GeorgieJo · 13/01/2014 21:27

It was my first day back at work today - I was home by 3.30pm and actually loved being in the office, but then I came home to a grumpy baby and felt so guilty.

This is my DC1, he is three months old, and I will be working three days a week to start, going up to four in six weeks time.

I was hoping to carry on bf, but only had time to express 60mls between meetings today.

To make it worse DS refused to bf at bedtime - he was happy to take the boob at 4pm but at 7pm I couldn't get him to latch on. He just wriggled and screamed, but when I tried a bottle he took 120ml quite happily...

Feel like this is the beginning of the end of breastfeeding, which I am so sad about.

I just feel so conflicted. I love my job and I am good at it.

But I can't bear the idea that DS is missing me, or that he prefers the bottle to me!

I love him so much, but I really struggled being at home and tbh it felt great to be back at work. I just wish I didn't feel so torn.

I thought that once he was born I would want to quit my job and become a SAHM. Instead I have been missing work since he was eight weeks old.

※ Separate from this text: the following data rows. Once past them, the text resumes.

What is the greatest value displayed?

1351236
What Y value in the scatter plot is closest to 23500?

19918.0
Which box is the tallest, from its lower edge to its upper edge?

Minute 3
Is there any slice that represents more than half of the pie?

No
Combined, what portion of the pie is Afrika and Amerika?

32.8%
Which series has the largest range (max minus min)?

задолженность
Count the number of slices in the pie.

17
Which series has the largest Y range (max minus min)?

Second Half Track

Just feel that if I was a "better" mother I wouldn't want to work. But I do, and now I am scared I will do both badly - I won't be as good at my job because I'll be a part-timer, and by leaving my baby I will be a bad mother. Guilt all round!

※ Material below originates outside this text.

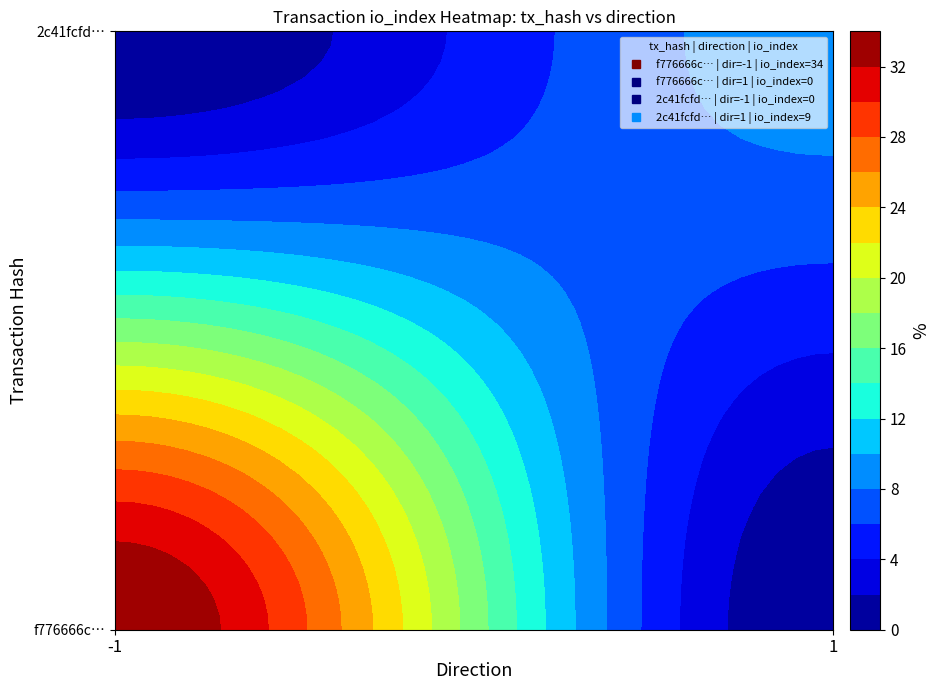

Which series has the largest total across all categories?

f776666cbd549fd73049db92a6f1ea0dec8761e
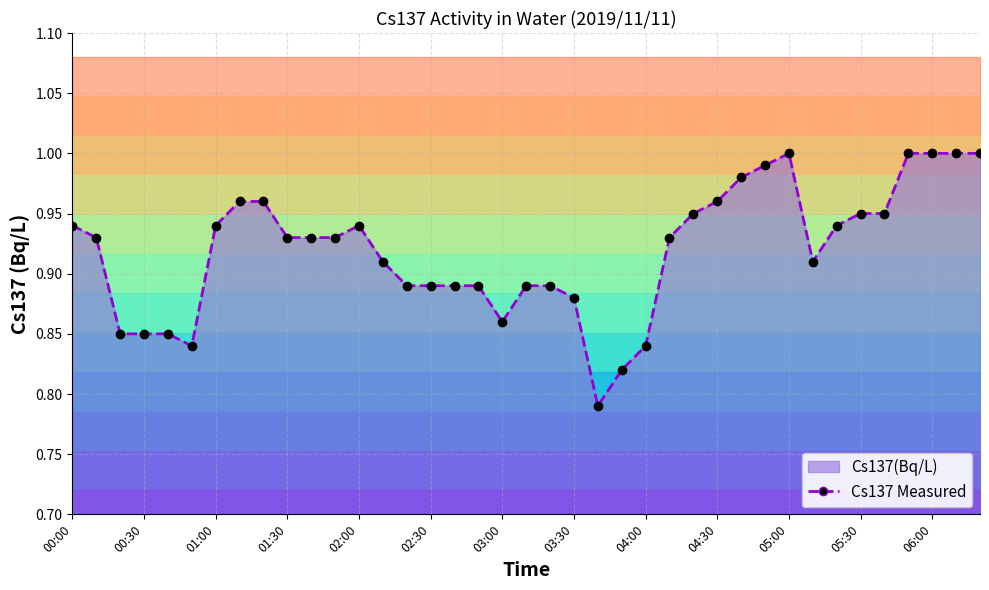

What is the difference between the maximum and minimum values?

0.2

Sorry to moan - DH just doesn't seem to understand why I feel so bad...

OP posts:
minipie · 13/01/2014 23:46

Ah sweetheart.

First, wanting to work does not make you a worse mother. it makes you a mother with other interests and abilities, and it gives your DS variety which is good for him. sure, he may miss you at first, especially at the start but he will soon get to know the childcarer and be happy with them (and then happy to see you too).

Second, I suspect he took the bottle rather than the boob because he was tired and didn't want to have to make the effort of BFing. How much sleep did he get in the day - it may be that whoever he was with (nursery?) hasn't yet figured out how to get him to nap as much as he usually does. this will get better. Honestly it does not reflect his feelings for you in any way.

if you are worried that he'll get used to the bottle and refuse the breast, you could try him on a sippy cup. if he can drink from that, ask your childcarer to use that instead of a bottle. he may be a bit young though.

3 days a week is a great balance IMO. and being a part timer doesn't mean you're less good at your job - you're just doing less of it but that doesn't mean you're less good iyswim.